Challenger Mound, a 150-m-high cold-water coral mound on the eastern flank of the Porcupine Seabight off SW Ireland, was drilled during Expedition 307 of the Integrated Ocean Drilling Program (IODP). Retrieved cores offer unique insight into an archive of Quaternary paleo-environmental change, long-term coral mound development, and the diagenetic alteration of these carbonate fabrics over time. To characterize biogeochemical carbon-iron-sulfur transformations in the mound sediments, the contents of dithionite- and HCl-extractable iron phases, iron monosulfide and pyrite, and acid-extractable calcium, magnesium, manganese, and strontium were determined. Additionally, the stable isotopic compositions of pore-water sulfate and solid-phase reduced sulfur compounds were analyzed. Sulfate penetrated through the mound sequence and into the underlying Miocene sediments, where a sulfate-methane transition zone was identified. Small sulfate concentration decreases (<7 mM) within the top 40 m of the mound suggested slow net rates of present-day organoclastic sulfate reduction.

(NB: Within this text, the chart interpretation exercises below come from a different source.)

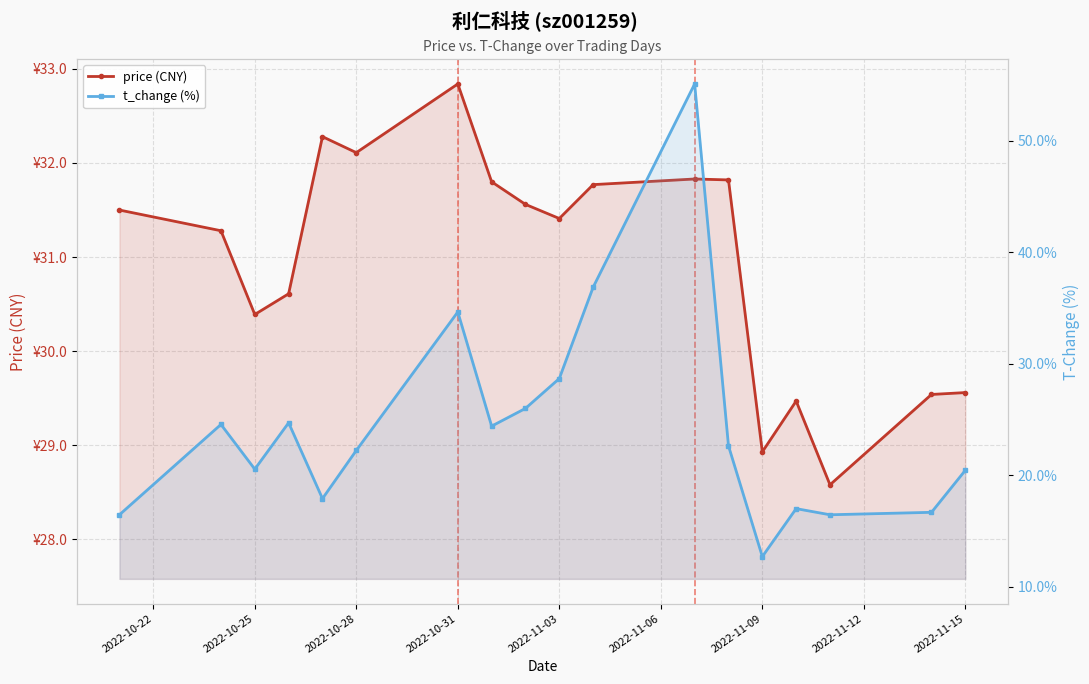

Which series has the widest spread of values?

t_change (%)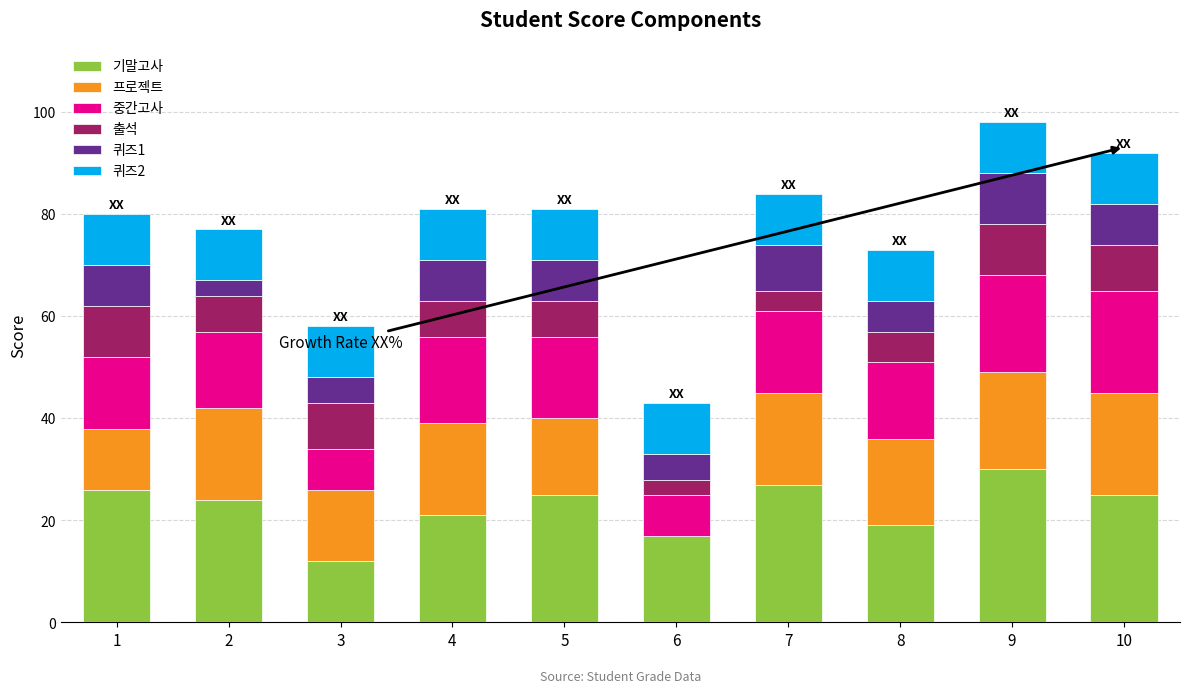

Is it true that 기말고사 equals 25 at 5?

True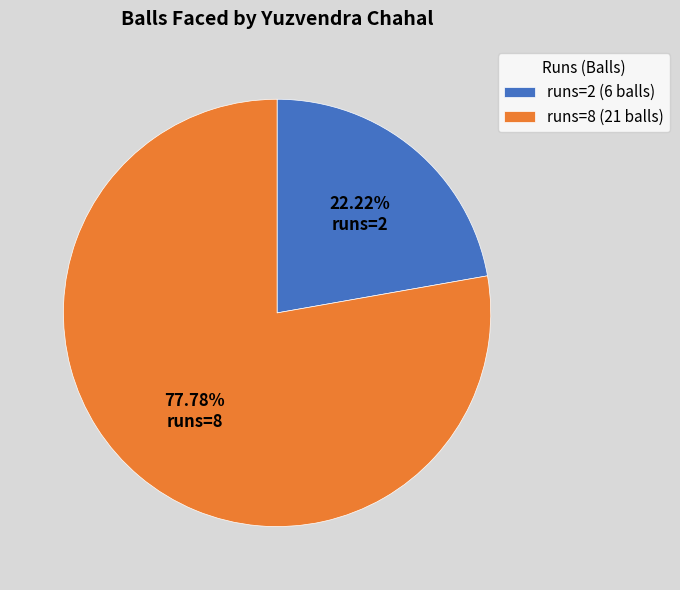

Rank the categories by value from lowest to highest.

runs=2, runs=8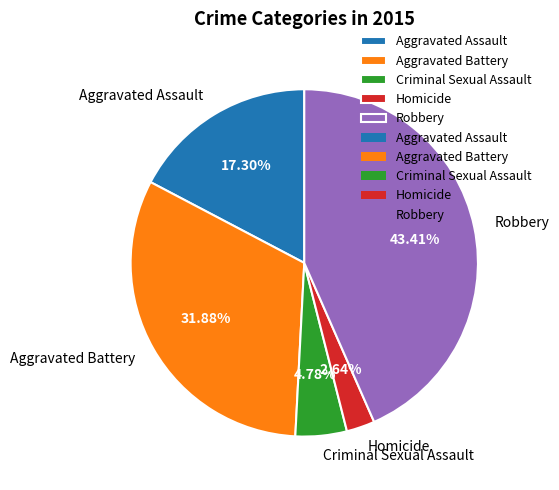

Count the number of slices in the pie.

5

Increasing δ(34)S-sulfate values due to microbial sulfate reduction mirrored the decrease in sulfate concentrations. This process was accompanied by oxygen isotope exchange with water that was indicated by increasing δ(18)O-sulfate values, reaching equilibrium with pore-water at depth. Below 50 mbsf, sediment intervals with strong (34)S-enriched imprints on chromium-reducible sulfur (pyrite S), high degree-of-pyritization values, and semi-lithified diagenetic carbonate-rich layers characterized by poor coral preservation, were observed. These layers provided evidence for the occurrence of enhanced microbial sulfate-reducing activity in the mound in the past during periods of rapid mound aggradation and subsequent intervals of non-deposition or erosion when geochemical fronts remained stationary. During these periods, especially during the Early Pleistocene, elevated sulfate reduction rates facilitated the consumption of reducible iron oxide phases, coral dissolution, and the subsequent formation of carbonate cements.